First, relax your body

It’s hard to sink into a state of zen if you’re one big ball of knots. “When you live a life full of demands, your body regularly releases adrenaline and cortisol, increasing energy expenditure that can result in muscle tension,” says Gregory Fricchione, MD, director of the Benson-Henry Institute for Mind Body Medicine at Massachusetts General Hospital. Try progressive muscle relaxation: Tense the muscles in your toes for at least five seconds, relax for 30, and repeat, working your way through the muscle groups up to your neck and head.

5 Tricks That Will Help You Really Relax

Downshift during your commute

“If you walk in the door decompressed, it gives you a jump-start for the rest of the evening,” says productivity expert Julie Morgenstern, author of Time Management from the Inside Out.
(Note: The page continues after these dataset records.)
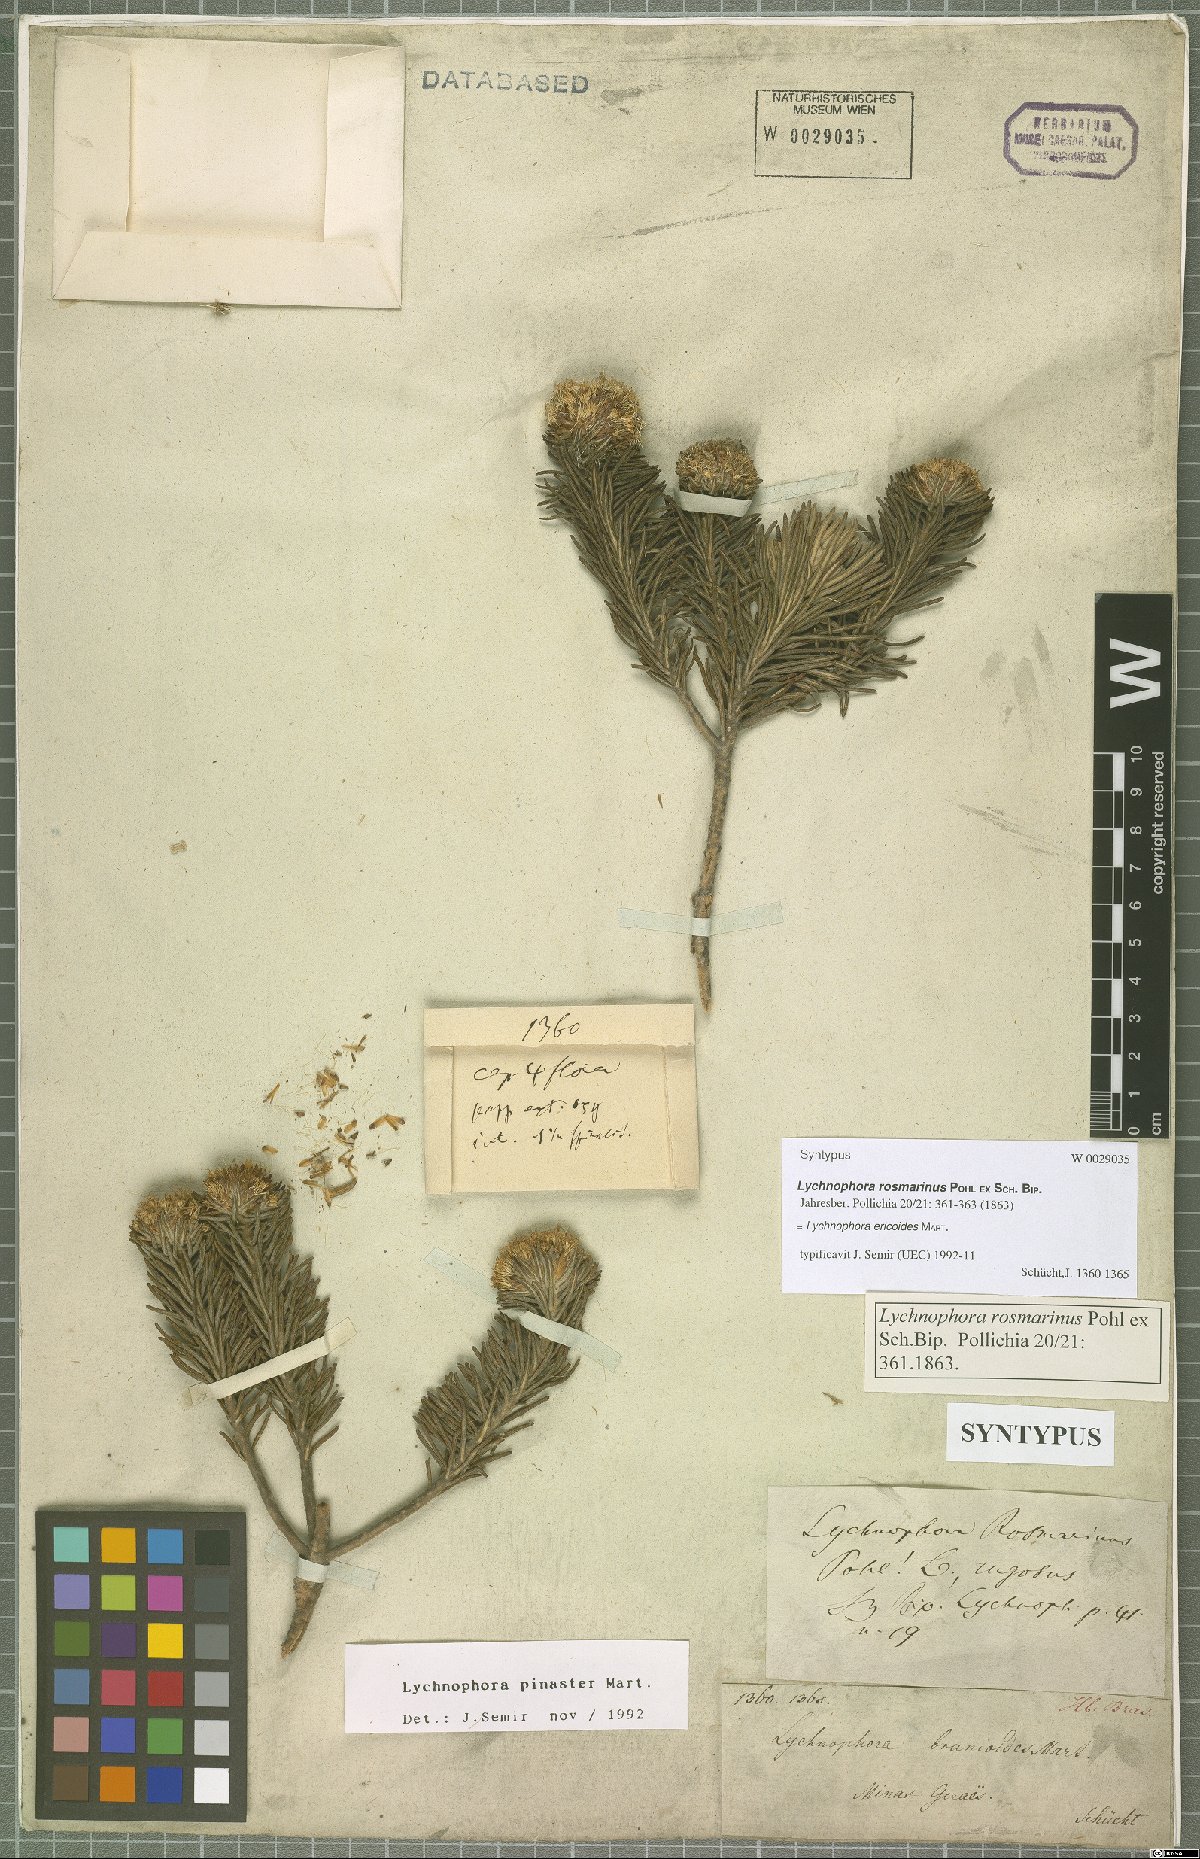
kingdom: Plantae
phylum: Tracheophyta
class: Magnoliopsida
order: Asterales
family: Asteraceae
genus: Lychnophora
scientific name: Lychnophora ericoides
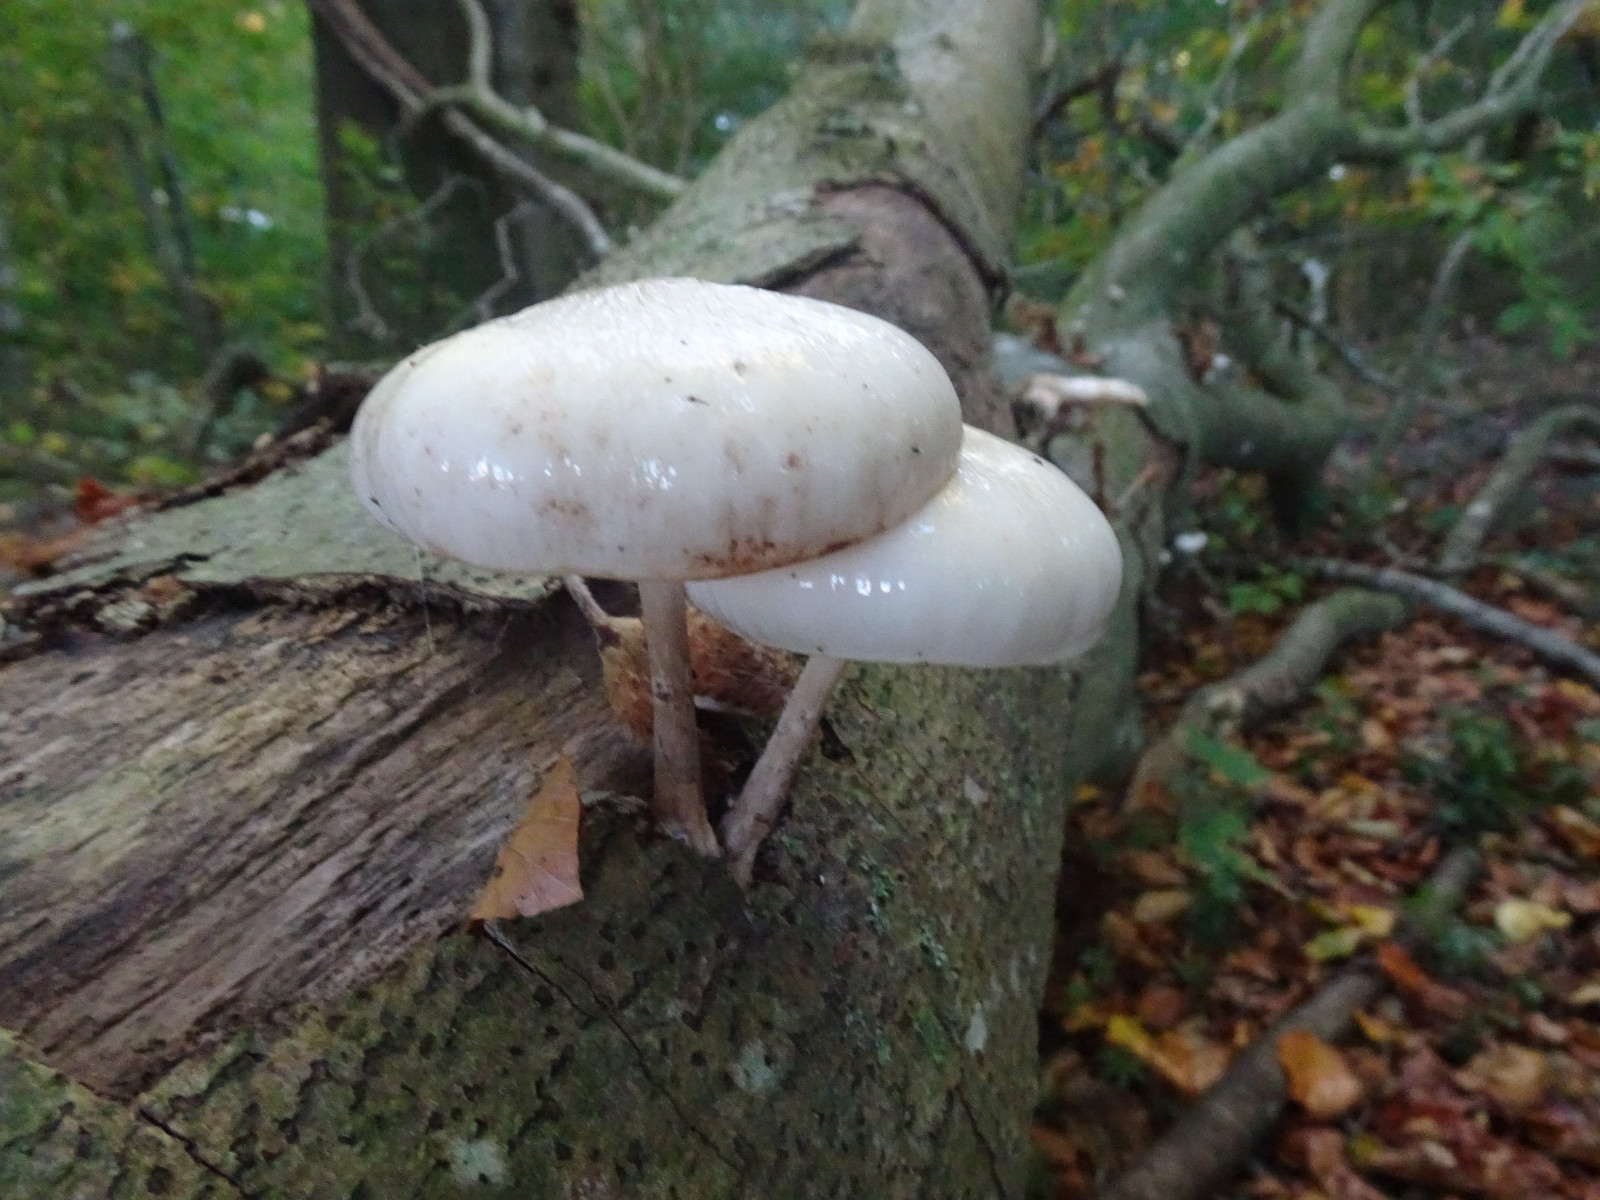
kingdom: Fungi
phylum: Basidiomycota
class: Agaricomycetes
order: Agaricales
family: Physalacriaceae
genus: Mucidula
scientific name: Mucidula mucida
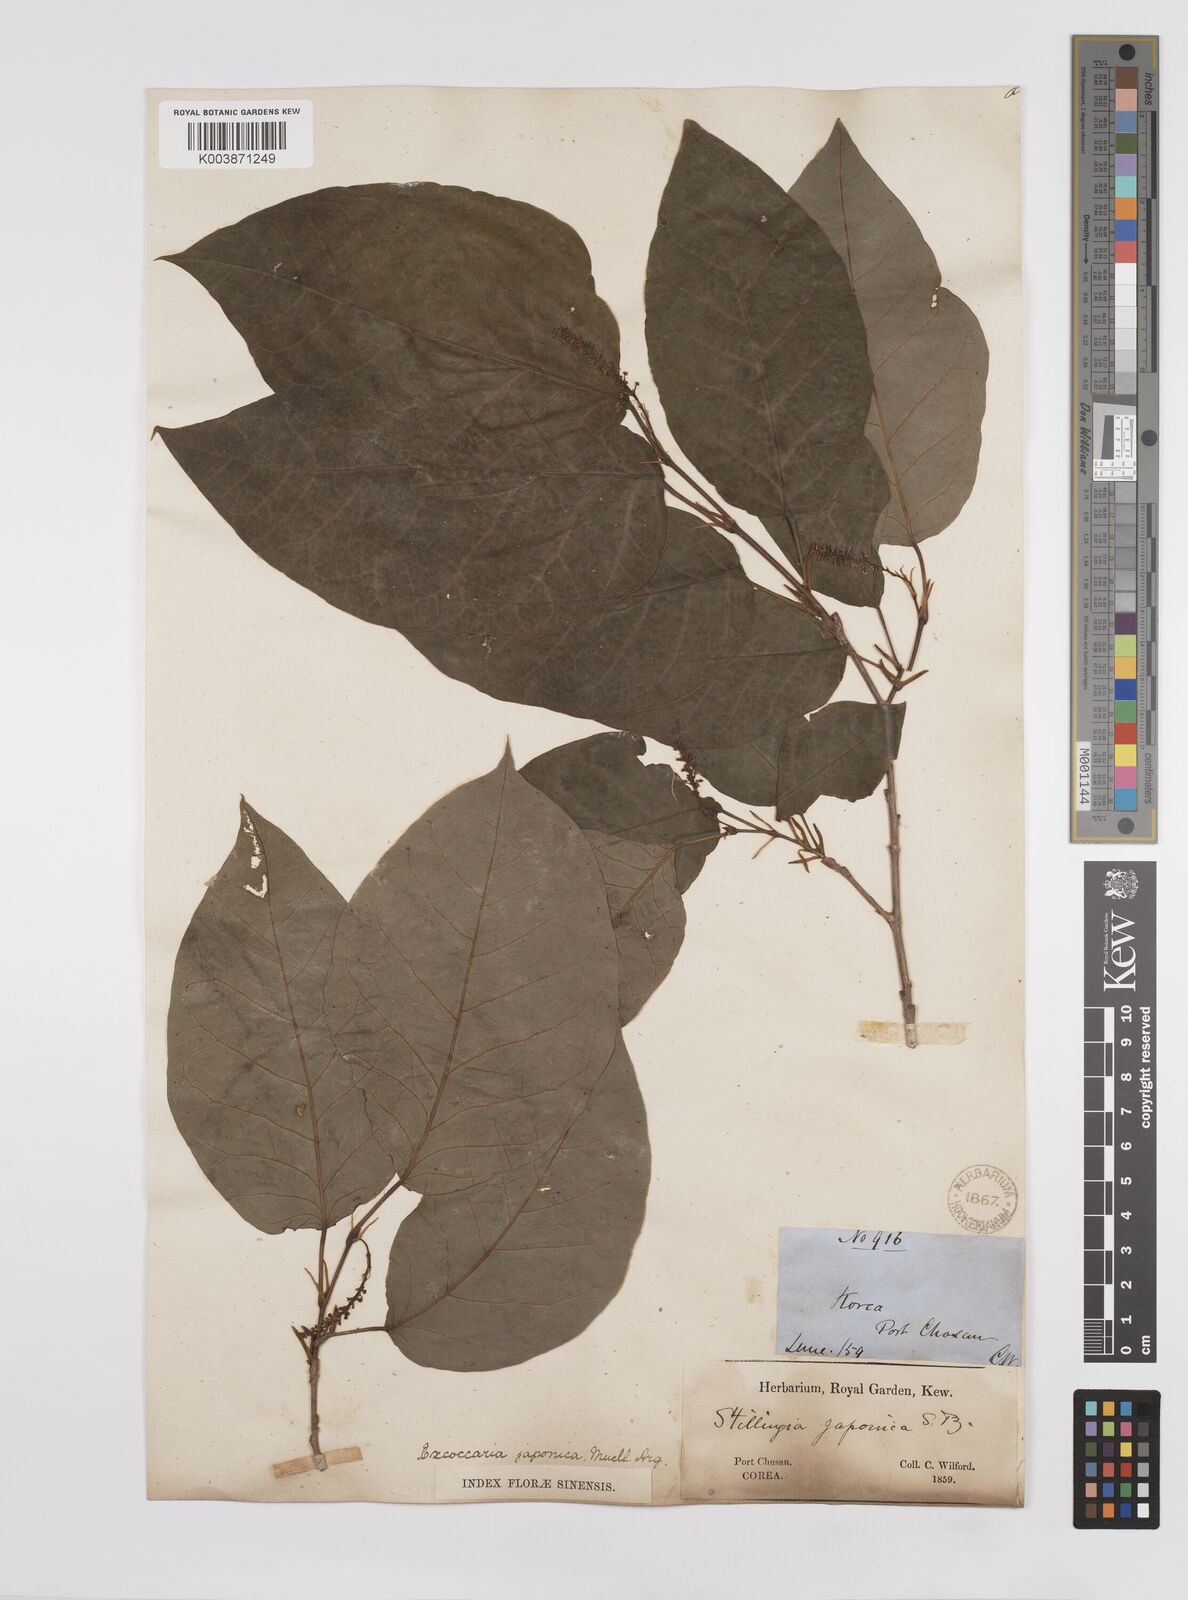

Do you take public transportation home? Resist the siren call of email and try a meditation app, such as Insight Timer, Calm, or Stop, Breathe & Think. “Call a friend or loved one, listen to music—any activity that breaks you out of your normal train of thought should help,” says Morgenstern. “One client found it effective to set his relaxation intentions on his way home from work. He’d tell himself, ‘I want to enjoy cooking with my partner and make sure so-and-so does homework, but I’ll ask in a gentle way,’ and so on.

Log off twitter

The more often people check social media accounts, texts, and email, the higher their level of stress, revealed the American Psychological Association’s 2017 Stress in America report. Findings from the Pew Research Center underline another negative Facebook effect: Women are particularly vulnerable to stress from social media due to being aware of lousy stuff happening to friends.

Tame your taskmaker

An urge to continually tidy up the house or yard may be a response to chaos all around you. According to Brigid Schulte, director of the Better Life Lab at the Washington, D.C., think tank New America and author of Overwhelmed, “When you’re strapped at work and stretched at home, having things in order can seemingly restore equilibrium.” All together now: Yes. This. One sane way to tame that life-is-out-of-control feeling: Quit scattering tasks among your calendar, notepads, emails, sticky notes, and memory. Says Morgenstern, “Decide on a single, reliable system, and it will help turn off the ticker tape of to-dos in your brain.”

Ask yourself this

“When people assume that if they don’t get to their to-dos, their world will fall apart, that needs to be questioned,” says mindfulness expert Ellen Langer, PhD, professor of psychology at Harvard University. Reason with yourself: What’s the worst that will happen if you don’t declutter tonight? Five years from now, will you be happier that you excavated the coat closet or that you had coffee with a friend? Exactly.